Open-EO / openeo-gfmap

Generic framework for EO mapping applications building on openEO
Apache License 2.0
3 stars 0 forks source link

Test access to AgERA5 collection on CDSE through `load_stac` from Terrascope collection #90

Closed kvantricht closed 2 weeks ago

kvantricht commented 1 month ago
GriffinBabe commented 1 month ago

@kvantricht apparently the catalogue from AGERA5 still does not exists. Should we ignore that aspect of the pipeline for the moment and leave it to NO_DATA or should we work toward a workaround?
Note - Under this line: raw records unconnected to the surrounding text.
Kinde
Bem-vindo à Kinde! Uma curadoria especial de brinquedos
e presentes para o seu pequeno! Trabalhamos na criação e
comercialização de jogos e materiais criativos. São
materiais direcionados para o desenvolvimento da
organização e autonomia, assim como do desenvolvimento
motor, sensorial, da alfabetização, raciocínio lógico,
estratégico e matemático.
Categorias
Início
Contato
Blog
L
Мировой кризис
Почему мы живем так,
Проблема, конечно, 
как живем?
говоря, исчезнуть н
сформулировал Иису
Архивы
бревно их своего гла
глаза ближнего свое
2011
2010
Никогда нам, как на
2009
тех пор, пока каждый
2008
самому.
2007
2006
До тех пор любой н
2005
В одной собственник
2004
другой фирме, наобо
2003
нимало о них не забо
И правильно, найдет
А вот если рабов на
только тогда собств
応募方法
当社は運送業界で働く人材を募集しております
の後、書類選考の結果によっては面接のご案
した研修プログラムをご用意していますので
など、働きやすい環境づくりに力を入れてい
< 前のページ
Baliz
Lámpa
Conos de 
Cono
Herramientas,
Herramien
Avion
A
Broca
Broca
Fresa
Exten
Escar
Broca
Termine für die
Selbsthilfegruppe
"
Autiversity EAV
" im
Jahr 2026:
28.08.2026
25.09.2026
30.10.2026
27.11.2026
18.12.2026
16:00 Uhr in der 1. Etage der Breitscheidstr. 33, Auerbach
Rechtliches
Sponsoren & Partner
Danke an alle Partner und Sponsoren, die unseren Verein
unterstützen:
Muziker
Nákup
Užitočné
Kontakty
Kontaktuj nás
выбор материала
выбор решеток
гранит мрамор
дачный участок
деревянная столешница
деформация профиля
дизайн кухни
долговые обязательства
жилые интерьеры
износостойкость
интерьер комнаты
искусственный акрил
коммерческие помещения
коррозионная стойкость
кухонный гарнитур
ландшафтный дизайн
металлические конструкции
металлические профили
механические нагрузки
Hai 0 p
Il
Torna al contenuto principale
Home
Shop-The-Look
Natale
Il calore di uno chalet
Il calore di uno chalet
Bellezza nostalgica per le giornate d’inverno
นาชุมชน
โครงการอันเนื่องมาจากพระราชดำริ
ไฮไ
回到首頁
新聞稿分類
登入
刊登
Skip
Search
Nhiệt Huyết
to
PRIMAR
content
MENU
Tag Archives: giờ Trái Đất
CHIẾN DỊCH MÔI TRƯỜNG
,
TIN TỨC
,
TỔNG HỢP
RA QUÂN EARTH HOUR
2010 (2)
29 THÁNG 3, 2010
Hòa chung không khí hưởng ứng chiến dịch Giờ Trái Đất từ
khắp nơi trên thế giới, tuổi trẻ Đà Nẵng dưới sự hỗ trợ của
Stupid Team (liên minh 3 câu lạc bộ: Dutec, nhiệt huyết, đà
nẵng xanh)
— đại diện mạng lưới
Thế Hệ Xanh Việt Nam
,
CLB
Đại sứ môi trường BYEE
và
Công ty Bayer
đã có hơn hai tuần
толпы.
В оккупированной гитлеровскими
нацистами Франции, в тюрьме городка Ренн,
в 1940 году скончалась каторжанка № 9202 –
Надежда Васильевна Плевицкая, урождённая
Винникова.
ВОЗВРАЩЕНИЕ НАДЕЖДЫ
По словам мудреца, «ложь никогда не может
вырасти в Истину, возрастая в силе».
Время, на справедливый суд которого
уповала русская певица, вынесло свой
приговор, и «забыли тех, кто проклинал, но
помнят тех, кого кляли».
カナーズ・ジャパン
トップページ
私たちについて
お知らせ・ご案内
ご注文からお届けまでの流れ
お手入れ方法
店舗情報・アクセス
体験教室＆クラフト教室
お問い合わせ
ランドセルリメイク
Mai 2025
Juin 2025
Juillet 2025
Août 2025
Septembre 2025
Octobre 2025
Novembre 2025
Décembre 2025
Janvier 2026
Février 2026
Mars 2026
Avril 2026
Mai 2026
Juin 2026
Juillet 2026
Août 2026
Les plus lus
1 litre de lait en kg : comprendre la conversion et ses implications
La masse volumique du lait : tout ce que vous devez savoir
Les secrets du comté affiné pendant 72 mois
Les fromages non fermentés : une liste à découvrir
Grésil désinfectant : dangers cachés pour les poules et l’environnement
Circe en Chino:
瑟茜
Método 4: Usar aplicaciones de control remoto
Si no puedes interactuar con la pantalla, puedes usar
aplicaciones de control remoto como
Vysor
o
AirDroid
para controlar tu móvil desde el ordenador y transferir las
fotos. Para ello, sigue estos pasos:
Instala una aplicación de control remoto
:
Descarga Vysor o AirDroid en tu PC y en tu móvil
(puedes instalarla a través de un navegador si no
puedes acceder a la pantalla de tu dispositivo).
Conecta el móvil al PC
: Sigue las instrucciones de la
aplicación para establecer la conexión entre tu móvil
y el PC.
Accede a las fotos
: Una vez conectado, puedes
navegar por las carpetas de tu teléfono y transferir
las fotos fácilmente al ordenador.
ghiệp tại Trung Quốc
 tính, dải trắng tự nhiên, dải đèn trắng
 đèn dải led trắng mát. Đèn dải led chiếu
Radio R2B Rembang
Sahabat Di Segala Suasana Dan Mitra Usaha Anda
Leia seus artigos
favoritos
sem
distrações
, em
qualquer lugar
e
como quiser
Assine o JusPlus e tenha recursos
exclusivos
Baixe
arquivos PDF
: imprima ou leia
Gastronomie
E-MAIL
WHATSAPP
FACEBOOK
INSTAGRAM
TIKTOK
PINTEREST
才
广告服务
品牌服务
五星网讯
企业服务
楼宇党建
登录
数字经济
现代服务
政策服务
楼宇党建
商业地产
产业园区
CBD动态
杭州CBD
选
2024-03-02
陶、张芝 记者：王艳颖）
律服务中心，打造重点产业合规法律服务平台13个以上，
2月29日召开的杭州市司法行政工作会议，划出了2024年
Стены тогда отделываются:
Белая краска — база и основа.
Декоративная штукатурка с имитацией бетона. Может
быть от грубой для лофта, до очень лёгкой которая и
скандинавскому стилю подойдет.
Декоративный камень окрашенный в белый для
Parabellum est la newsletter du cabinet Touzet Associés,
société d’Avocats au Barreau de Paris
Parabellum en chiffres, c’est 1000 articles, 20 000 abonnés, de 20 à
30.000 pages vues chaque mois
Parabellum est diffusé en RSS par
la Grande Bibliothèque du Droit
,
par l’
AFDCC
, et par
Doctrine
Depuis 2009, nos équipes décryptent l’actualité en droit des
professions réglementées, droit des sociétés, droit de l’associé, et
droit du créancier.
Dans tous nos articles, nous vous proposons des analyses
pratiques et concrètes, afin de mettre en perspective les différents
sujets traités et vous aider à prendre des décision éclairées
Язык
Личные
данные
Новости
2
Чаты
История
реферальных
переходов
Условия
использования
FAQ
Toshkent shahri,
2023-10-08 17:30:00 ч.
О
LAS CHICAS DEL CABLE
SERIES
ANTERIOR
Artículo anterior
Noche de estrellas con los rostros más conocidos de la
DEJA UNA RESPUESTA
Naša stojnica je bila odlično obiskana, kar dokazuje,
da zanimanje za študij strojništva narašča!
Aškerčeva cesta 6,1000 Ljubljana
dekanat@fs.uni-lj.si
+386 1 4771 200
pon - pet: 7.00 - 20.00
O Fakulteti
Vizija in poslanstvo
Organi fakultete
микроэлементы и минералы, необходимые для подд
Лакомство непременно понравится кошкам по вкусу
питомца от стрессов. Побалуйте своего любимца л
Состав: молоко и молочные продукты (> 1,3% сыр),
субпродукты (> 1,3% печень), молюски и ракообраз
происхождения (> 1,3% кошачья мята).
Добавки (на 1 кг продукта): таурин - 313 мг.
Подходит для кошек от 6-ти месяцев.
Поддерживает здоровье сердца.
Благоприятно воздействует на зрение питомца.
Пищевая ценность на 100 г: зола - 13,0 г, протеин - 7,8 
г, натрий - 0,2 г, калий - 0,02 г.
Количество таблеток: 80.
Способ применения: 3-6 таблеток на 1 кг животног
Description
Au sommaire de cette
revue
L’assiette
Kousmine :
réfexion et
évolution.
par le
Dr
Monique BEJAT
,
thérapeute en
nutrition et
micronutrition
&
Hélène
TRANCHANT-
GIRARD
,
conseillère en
kvantricht commented 1 month ago

This is a bit annoying as it was put on the task list a long time ago and @soxofaan mentioned the issue was closed as solved? For your purpose, please proceed by setting Meteo stream as no data. Not sure how the model will respond to that so it needs to be solved. @soxofaan who can help building the catalogue to allow load_stac from Terrascope on CDSE?

cc @jdries

GriffinBabe commented 1 month ago

I think the confusion comes as there is a work-around in the OpenEO aggregator that allows the use of Agera5 data in terrascope in a CDSE job, as @jdries mentioned in the OpenEO-users channel. I would need more information on how to do that in the meantime that the catalogue is being built

kvantricht commented 1 month ago

OK focus on the workflow first without meteo until it's clear to copy over some example on how to load AgERA5 properly. Is there an action point for someone else to follow up on exactly that?

soxofaan commented 1 month ago

FYI the AGERA5 collection is available

it can already be used from there to create a proof of concept and unblock progress.

I'll cook up an example on how to combine AGERA5 with other CDSE data through the CDSE aggregator

soxofaan commented 1 month ago

FYI: here is an usage example purely on Terrasope, including merge_cubes of AgERA5 and Sentinel2: https://gist.github.com/soxofaan/17e379cd0577c9a01fc4d5e3ea5c5186

soxofaan commented 1 month ago

And here is usage example with doing a AgERA5 batch job on Terrascope and loading it in CDSE, to be merge_cubed there: https://gist.github.com/soxofaan/53e85ac771a6cce144f048f11956e620

kvantricht commented 1 month ago

Thanks @soxofaan ! @GriffinBabe is this sufficient to effortlessly include meteo in the crop/no-crop UDF?

soxofaan commented 1 month ago

I also tried to construct a use case using the crossbackend feature on CDSE aggregator (where the load_stac split is handled automatically), but that is currently blocked by the Terrascope backend not supporting CDSE OIDC tokens (https://github.com/eu-cdse/openeo-cdse-infra/issues/113)

GriffinBabe commented 1 month ago

Thanks @soxofaan, I can use your examples to build a first prototype. But for our application (to be delivered mid-june) we cannot use the Terrascope backend as we require global S1 & S2 collections. The solution of first creating a job in Terrascope to extract Meteo and then run another job in CDSE is suboptimal too as it will increase the failing points, will require the users to create multiple openEO accounts and is in general more work for everyone to maintain.

@soxofaan I think the best solution would be to wait for the implementation of a STAC catalogue of the AGERA5 collection directly accessible by the CDSE backend. Do you know how much time could that take? Is it a priority at the moment for the OpenEO team?

VictorVerhaert commented 1 month ago

Issue on creating the stac collection for agera5: https://github.com/Open-EO/openeo-geopyspark-driver/issues/591

soxofaan commented 1 month ago

The goal is to automatically run a AgERA5 batch job on Terrascope from the CDSE "aggregator". I'm actually working on that at the moment and something like this on the CDSE staging environment already works:

connection = openeo.connect(
    # Note: this is staging CDSE, requiring a CDSE staging account (which is different than the standard CDSE account)
    url="openeofed.dev.warsaw.openeo.dataspace.copernicus.eu",
)
connection.authenticate_oidc()

cube = connection.load_collection(
    collection_id = "AGERA5", ...
)

cube.execute_batch(out_format="netCDF")

Here, you connect to and interact with the CDSE (Federation aka aggregator), but the actual job runs in the background on Terrascope.

jdries commented 1 month ago

An initial STAC catalog with data for 2020 can be tested: https://radiantearth.github.io/stac-browser/#/external/stac.openeo.vito.be/collections/agera5_daily Would be good to have feedback before starting full ingest.

kvantricht commented 1 month ago

@GriffinBabe @VincentVerelst is this something we can check?

VincentVerelst commented 1 month ago

@jdries , it seems that providing any bounding box leads to an empty collection.

No bounding box does give results.

jdries commented 4 weeks ago

@VincentVerelst catalog was reset, again having only data for 2022; Now it does return items for the request you provided.